[Document section]:
Lepidochrysops swanepoeli
- Conservation status: Critically Endangered (IUCN 3.1)

Scientific classification
- Kingdom: Animalia
- Phylum: Arthropoda
- Class: Insecta
- Order: Lepidoptera
- Family: Lycaenidae
- Genus: Lepidochrysops
- Species: L. swanepoeli
- Binomial name: Lepidochrysops swanepoeli (Pennington, 1948)
- Synonyms: Cupido (Lepidochrysops) swanepoeli Pennington, 1948;

= Lepidochrysops swanepoeli =

- Authority: (Pennington, 1948)
- Conservation status: CR
- Synonyms: Cupido (Lepidochrysops) swanepoeli Pennington, 1948

Species of butterfly

Lepidochrysops swanepoeli, the Swanepoel's blue, is a species of butterfly in the family Lycaenidae. It is endemic to South Africa, where it is found in montane grassland in the hills above Fairview and the Sheba Mines in Mpumalanga. There is also a single record from northern KwaZulu-Natal.

The wingspan is 36–40 mm for males and 38–42 mm for females. Adults are on wing from September to early December, with a peak in November. There is one extended generation per year.

The larvae feed on Becium grandiflorum.

[What to work on]:
Reproduce the butterfly text word for word, starting with "Lepidochrysops swanepoeli, the" and going on through "generation per year.".

[Record excerpts]:
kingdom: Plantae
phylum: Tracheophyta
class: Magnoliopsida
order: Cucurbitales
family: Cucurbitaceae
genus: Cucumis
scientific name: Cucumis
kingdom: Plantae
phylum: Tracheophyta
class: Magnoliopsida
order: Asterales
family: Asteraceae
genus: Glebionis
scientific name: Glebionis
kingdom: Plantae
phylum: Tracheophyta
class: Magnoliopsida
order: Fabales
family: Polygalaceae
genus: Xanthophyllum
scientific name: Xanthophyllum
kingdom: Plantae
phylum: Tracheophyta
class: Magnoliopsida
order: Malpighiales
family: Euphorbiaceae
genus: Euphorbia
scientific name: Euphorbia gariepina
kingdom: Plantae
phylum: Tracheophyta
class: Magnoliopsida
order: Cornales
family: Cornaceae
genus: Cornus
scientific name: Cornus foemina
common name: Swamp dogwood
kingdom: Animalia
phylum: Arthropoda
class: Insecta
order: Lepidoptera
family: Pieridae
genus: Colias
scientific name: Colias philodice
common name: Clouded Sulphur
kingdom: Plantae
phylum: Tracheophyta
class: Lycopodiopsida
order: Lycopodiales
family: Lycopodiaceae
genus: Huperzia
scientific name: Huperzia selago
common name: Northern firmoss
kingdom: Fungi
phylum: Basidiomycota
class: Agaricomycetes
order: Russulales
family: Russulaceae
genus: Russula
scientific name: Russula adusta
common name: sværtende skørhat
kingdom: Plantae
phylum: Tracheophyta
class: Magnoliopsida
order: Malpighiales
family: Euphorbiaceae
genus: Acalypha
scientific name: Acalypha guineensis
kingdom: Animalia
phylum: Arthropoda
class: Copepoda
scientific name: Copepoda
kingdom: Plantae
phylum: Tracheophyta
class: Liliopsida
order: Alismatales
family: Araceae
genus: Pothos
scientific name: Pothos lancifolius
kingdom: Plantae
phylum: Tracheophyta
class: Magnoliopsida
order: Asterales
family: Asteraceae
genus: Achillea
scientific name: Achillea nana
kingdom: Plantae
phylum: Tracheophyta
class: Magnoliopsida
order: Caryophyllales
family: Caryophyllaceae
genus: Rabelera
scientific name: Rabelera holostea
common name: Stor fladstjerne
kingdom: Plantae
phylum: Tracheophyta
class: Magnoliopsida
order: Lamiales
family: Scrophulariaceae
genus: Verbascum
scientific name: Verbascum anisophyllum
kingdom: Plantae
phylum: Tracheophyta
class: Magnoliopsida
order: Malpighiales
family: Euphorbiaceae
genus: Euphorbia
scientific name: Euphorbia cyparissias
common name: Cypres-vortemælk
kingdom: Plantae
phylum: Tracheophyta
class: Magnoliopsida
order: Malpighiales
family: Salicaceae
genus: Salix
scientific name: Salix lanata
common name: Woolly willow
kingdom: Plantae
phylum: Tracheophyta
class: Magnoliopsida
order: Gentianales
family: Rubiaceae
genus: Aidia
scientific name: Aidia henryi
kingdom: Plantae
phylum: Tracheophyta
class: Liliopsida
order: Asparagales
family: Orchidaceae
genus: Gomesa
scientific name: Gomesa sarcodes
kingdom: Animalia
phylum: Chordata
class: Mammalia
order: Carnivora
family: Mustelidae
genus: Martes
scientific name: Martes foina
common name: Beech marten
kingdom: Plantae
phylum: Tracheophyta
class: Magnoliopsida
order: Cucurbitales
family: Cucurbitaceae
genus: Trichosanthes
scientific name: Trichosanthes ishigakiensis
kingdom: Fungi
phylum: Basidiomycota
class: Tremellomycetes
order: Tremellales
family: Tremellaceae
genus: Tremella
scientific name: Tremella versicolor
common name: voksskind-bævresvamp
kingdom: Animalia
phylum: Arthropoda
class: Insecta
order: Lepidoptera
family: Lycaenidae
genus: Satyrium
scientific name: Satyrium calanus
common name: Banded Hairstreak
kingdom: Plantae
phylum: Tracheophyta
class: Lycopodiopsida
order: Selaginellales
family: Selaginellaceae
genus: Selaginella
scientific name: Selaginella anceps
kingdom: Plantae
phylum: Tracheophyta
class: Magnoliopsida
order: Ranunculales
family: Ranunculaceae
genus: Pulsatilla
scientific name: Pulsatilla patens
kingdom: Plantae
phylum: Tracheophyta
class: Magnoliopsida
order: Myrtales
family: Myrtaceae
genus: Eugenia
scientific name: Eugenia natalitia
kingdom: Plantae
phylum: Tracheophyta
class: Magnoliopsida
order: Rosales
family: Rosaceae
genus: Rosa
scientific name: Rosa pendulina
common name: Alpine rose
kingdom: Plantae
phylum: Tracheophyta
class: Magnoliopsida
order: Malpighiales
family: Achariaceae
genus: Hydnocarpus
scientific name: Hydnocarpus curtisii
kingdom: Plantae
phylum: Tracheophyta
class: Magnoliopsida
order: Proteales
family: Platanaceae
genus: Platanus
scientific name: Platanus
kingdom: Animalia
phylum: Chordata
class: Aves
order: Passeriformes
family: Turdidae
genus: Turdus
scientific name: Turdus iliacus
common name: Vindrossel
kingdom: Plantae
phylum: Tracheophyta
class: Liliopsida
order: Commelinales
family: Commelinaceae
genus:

[Response below]:
Lepidochrysops swanepoeli, the Swanepoel's blue, is a species of butterfly in the family Lycaenidae. It is endemic to South Africa, where it is found in montane grassland in the hills above Fairview and the Sheba Mines in Mpumalanga. There is also a single record from northern KwaZulu-Natal.

The wingspan is 36–40 mm for males and 38–42 mm for females. Adults are on wing from September to early December, with a peak in November. There is one extended generation per year.